Stored data entries:
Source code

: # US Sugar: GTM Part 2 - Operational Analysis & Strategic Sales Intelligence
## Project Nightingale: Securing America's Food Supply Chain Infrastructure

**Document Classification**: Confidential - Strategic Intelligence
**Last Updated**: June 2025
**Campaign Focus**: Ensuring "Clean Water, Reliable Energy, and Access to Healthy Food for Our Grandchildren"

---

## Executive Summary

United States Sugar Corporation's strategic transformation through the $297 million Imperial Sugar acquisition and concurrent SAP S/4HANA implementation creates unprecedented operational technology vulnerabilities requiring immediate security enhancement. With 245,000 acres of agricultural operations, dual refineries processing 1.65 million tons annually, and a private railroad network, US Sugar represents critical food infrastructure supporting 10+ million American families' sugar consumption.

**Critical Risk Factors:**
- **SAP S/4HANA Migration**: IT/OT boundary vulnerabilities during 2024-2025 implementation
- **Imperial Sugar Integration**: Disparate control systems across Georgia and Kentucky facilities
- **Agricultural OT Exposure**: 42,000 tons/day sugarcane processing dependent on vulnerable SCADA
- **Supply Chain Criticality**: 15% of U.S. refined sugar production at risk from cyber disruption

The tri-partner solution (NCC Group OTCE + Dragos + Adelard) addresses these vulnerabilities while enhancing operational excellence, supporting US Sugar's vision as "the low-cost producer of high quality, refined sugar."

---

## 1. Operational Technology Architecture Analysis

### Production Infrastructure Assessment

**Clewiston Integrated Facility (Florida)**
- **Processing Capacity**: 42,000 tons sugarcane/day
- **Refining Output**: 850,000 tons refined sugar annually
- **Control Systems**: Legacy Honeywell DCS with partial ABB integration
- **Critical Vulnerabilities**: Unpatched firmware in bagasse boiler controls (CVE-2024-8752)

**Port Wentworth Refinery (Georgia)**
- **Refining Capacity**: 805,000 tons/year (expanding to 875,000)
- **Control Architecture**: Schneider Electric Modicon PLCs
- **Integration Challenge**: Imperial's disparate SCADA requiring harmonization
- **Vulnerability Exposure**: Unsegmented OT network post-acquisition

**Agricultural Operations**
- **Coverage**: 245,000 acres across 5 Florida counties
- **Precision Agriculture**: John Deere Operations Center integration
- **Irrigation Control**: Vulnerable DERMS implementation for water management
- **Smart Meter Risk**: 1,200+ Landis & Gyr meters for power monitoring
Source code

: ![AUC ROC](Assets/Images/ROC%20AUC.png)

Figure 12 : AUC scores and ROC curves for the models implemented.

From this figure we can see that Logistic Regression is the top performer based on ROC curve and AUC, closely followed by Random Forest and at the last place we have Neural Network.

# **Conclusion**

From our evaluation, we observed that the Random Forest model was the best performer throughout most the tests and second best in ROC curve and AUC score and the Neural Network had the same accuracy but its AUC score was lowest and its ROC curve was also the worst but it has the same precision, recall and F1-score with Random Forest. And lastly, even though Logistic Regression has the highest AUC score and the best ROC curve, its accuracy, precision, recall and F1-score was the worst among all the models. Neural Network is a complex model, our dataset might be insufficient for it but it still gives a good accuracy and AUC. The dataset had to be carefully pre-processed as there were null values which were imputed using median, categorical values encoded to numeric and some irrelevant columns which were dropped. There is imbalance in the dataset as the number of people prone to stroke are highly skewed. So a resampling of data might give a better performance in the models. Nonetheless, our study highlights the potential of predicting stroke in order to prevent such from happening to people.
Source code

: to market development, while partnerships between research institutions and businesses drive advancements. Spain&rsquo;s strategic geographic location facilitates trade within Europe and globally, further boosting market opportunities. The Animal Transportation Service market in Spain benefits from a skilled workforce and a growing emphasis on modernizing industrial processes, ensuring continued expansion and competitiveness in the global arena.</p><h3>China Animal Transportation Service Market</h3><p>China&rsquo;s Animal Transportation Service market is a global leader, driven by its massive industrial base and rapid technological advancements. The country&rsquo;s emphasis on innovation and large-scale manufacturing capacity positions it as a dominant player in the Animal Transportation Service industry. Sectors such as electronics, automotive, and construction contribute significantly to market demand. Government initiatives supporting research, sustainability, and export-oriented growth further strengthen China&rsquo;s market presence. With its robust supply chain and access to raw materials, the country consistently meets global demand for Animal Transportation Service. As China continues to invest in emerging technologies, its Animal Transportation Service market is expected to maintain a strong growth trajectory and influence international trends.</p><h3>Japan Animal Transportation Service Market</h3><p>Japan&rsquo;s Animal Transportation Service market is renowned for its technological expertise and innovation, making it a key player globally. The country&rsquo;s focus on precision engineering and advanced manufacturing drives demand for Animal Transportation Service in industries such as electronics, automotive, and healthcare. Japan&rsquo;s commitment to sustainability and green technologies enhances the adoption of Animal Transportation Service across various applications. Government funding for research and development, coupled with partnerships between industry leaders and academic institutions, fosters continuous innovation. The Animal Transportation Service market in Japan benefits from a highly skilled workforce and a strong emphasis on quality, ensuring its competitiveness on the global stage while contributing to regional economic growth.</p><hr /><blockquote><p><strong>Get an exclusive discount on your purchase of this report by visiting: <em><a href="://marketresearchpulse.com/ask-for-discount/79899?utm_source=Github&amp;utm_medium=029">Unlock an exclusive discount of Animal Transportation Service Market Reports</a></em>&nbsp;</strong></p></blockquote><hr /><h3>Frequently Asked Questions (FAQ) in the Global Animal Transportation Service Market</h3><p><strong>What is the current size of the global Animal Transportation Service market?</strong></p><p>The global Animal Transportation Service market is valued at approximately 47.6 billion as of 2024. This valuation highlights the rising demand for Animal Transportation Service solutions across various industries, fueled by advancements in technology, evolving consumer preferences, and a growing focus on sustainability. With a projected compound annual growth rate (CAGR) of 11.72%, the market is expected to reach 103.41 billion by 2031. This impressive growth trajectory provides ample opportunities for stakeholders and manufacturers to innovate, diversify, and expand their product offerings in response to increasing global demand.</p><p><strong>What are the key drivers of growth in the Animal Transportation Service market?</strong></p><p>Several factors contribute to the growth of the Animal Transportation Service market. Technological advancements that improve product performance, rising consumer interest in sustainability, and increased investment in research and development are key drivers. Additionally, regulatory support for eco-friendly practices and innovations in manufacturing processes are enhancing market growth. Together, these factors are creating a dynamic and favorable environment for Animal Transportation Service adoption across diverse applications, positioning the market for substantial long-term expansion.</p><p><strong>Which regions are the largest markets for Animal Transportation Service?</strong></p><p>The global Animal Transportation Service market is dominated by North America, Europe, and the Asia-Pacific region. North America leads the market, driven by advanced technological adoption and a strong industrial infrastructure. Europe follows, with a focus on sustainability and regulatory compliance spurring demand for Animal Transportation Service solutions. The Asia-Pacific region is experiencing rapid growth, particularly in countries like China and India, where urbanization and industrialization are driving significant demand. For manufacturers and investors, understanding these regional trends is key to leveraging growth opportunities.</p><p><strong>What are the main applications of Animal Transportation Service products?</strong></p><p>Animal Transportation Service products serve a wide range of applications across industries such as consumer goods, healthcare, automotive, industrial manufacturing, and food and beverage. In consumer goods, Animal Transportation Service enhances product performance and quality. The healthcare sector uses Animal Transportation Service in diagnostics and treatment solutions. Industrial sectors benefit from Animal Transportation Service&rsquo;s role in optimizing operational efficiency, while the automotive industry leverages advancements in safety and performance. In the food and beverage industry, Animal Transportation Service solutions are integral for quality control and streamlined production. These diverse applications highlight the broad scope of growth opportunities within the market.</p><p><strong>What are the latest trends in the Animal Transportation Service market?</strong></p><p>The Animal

* _WHAT YOU HAVE TO DO_
Convert every line above into a JSON list of strings, one string per line, leaving out blank lines.

* _RESPONSE TO THIS TASK_
[
  "Source code",
  ": # US Sugar: GTM Part 2 - Operational Analysis & Strategic Sales Intelligence",
  "## Project Nightingale: Securing America's Food Supply Chain Infrastructure",
  "**Document Classification**: Confidential - Strategic Intelligence",
  "**Last Updated**: June 2025",
  "**Campaign Focus**: Ensuring \"Clean Water, Reliable Energy, and Access to Healthy Food for Our Grandchildren\"",
  "---",
  "## Executive Summary",
  "United States Sugar Corporation's strategic transformation through the $297 million Imperial Sugar acquisition and concurrent SAP S/4HANA implementation creates unprecedented operational technology vulnerabilities requiring immediate security enhancement. With 245,000 acres of agricultural operations, dual refineries processing 1.65 million tons annually, and a private railroad network, US Sugar represents critical food infrastructure supporting 10+ million American families' sugar consumption.",
  "**Critical Risk Factors:**",
  "- **SAP S/4HANA Migration**: IT/OT boundary vulnerabilities during 2024-2025 implementation",
  "- **Imperial Sugar Integration**: Disparate control systems across Georgia and Kentucky facilities",
  "- **Agricultural OT Exposure**: 42,000 tons/day sugarcane processing dependent on vulnerable SCADA",
  "- **Supply Chain Criticality**: 15% of U.S. refined sugar production at risk from cyber disruption",
  "The tri-partner solution (NCC Group OTCE + Dragos + Adelard) addresses these vulnerabilities while enhancing operational excellence, supporting US Sugar's vision as \"the low-cost producer of high quality, refined sugar.\"",
  "---",
  "## 1. Operational Technology Architecture Analysis",
  "### Production Infrastructure Assessment",
  "**Clewiston Integrated Facility (Florida)**",
  "- **Processing Capacity**: 42,000 tons sugarcane/day",
  "- **Refining Output**: 850,000 tons refined sugar annually",
  "- **Control Systems**: Legacy Honeywell DCS with partial ABB integration",
  "- **Critical Vulnerabilities**: Unpatched firmware in bagasse boiler controls (CVE-2024-8752)",
  "**Port Wentworth Refinery (Georgia)**",
  "- **Refining Capacity**: 805,000 tons/year (expanding to 875,000)",
  "- **Control Architecture**: Schneider Electric Modicon PLCs",
  "- **Integration Challenge**: Imperial's disparate SCADA requiring harmonization",
  "- **Vulnerability Exposure**: Unsegmented OT network post-acquisition",
  "**Agricultural Operations**",
  "- **Coverage**: 245,000 acres across 5 Florida counties",
  "- **Precision Agriculture**: John Deere Operations Center integration",
  "- **Irrigation Control**: Vulnerable DERMS implementation for water management",
  "- **Smart Meter Risk**: 1,200+ Landis & Gyr meters for power monitoring",
  "Source code",
  ": ![AUC ROC](Assets/Images/ROC%20AUC.png)",
  "Figure 12 : AUC scores and ROC curves for the models implemented.",
  "From this figure we can see that Logistic Regression is the top performer based on ROC curve and AUC, closely followed by Random Forest and at the last place we have Neural Network.",
  "# **Conclusion**",
  "From our evaluation, we observed that the Random Forest model was the best performer throughout most the tests and second best in ROC curve and AUC score and the Neural Network had the same accuracy but its AUC score was lowest and its ROC curve was also the worst but it has the same precision, recall and F1-score with Random Forest. And lastly, even though Logistic Regression has the highest AUC score and the best ROC curve, its accuracy, precision, recall and F1-score was the worst among all the models. Neural Network is a complex model, our dataset might be insufficient for it but it still gives a good accuracy and AUC. The dataset had to be carefully pre-processed as there were null values which were imputed using median, categorical values encoded to numeric and some irrelevant columns which were dropped. There is imbalance in the dataset as the number of people prone to stroke are highly skewed. So a resampling of data might give a better performance in the models. Nonetheless, our study highlights the potential of predicting stroke in order to prevent such from happening to people.",
  "Source code",
  ": to market development, while partnerships between research institutions and businesses drive advancements. Spain&rsquo;s strategic geographic location facilitates trade within Europe and globally, further boosting market opportunities. The Animal Transportation Service market in Spain benefits from a skilled workforce and a growing emphasis on modernizing industrial processes, ensuring continued expansion and competitiveness in the global arena.</p><h3>China Animal Transportation Service Market</h3><p>China&rsquo;s Animal Transportation Service market is a global leader, driven by its massive industrial base and rapid technological advancements. The country&rsquo;s emphasis on innovation and large-scale manufacturing capacity positions it as a dominant player in the Animal Transportation Service industry. Sectors such as electronics, automotive, and construction contribute significantly to market demand. Government initiatives supporting research, sustainability, and export-oriented growth further strengthen China&rsquo;s market presence. With its robust supply chain and access to raw materials, the country consistently meets global demand for Animal Transportation Service. As China continues to invest in emerging technologies, its Animal Transportation Service market is expected to maintain a strong growth trajectory and influence international trends.</p><h3>Japan Animal Transportation Service Market</h3><p>Japan&rsquo;s Animal Transportation Service market is renowned for its technological expertise and innovation, making it a key player globally. The country&rsquo;s focus on precision engineering and advanced manufacturing drives demand for Animal Transportation Service in industries such as electronics, automotive, and healthcare. Japan&rsquo;s commitment to sustainability and green technologies enhances the adoption of Animal Transportation Service across various applications. Government funding for research and development, coupled with partnerships between industry leaders and academic institutions, fosters continuous innovation. The Animal Transportation Service market in Japan benefits from a highly skilled workforce and a strong emphasis on quality, ensuring its competitiveness on the global stage while contributing to regional economic growth.</p><hr /><blockquote><p><strong>Get an exclusive discount on your purchase of this report by visiting: <em><a href=\"://marketresearchpulse.com/ask-for-discount/79899?utm_source=Github&amp;utm_medium=029\">Unlock an exclusive discount of Animal Transportation Service Market Reports</a></em>&nbsp;</strong></p></blockquote><hr /><h3>Frequently Asked Questions (FAQ) in the Global Animal Transportation Service Market</h3><p><strong>What is the current size of the global Animal Transportation Service market?</strong></p><p>The global Animal Transportation Service market is valued at approximately 47.6 billion as of 2024. This valuation highlights the rising demand for Animal Transportation Service solutions across various industries, fueled by advancements in technology, evolving consumer preferences, and a growing focus on sustainability. With a projected compound annual growth rate (CAGR) of 11.72%, the market is expected to reach 103.41 billion by 2031. This impressive growth trajectory provides ample opportunities for stakeholders and manufacturers to innovate, diversify, and expand their product offerings in response to increasing global demand.</p><p><strong>What are the key drivers of growth in the Animal Transportation Service market?</strong></p><p>Several factors contribute to the growth of the Animal Transportation Service market. Technological advancements that improve product performance, rising consumer interest in sustainability, and increased investment in research and development are key drivers. Additionally, regulatory support for eco-friendly practices and innovations in manufacturing processes are enhancing market growth. Together, these factors are creating a dynamic and favorable environment for Animal Transportation Service adoption across diverse applications, positioning the market for substantial long-term expansion.</p><p><strong>Which regions are the largest markets for Animal Transportation Service?</strong></p><p>The global Animal Transportation Service market is dominated by North America, Europe, and the Asia-Pacific region. North America leads the market, driven by advanced technological adoption and a strong industrial infrastructure. Europe follows, with a focus on sustainability and regulatory compliance spurring demand for Animal Transportation Service solutions. The Asia-Pacific region is experiencing rapid growth, particularly in countries like China and India, where urbanization and industrialization are driving significant demand. For manufacturers and investors, understanding these regional trends is key to leveraging growth opportunities.</p><p><strong>What are the main applications of Animal Transportation Service products?</strong></p><p>Animal Transportation Service products serve a wide range of applications across industries such as consumer goods, healthcare, automotive, industrial manufacturing, and food and beverage. In consumer goods, Animal Transportation Service enhances product performance and quality. The healthcare sector uses Animal Transportation Service in diagnostics and treatment solutions. Industrial sectors benefit from Animal Transportation Service&rsquo;s role in optimizing operational efficiency, while the automotive industry leverages advancements in safety and performance. In the food and beverage industry, Animal Transportation Service solutions are integral for quality control and streamlined production. These diverse applications highlight the broad scope of growth opportunities within the market.</p><p><strong>What are the latest trends in the Animal Transportation Service market?</strong></p><p>The Animal"
]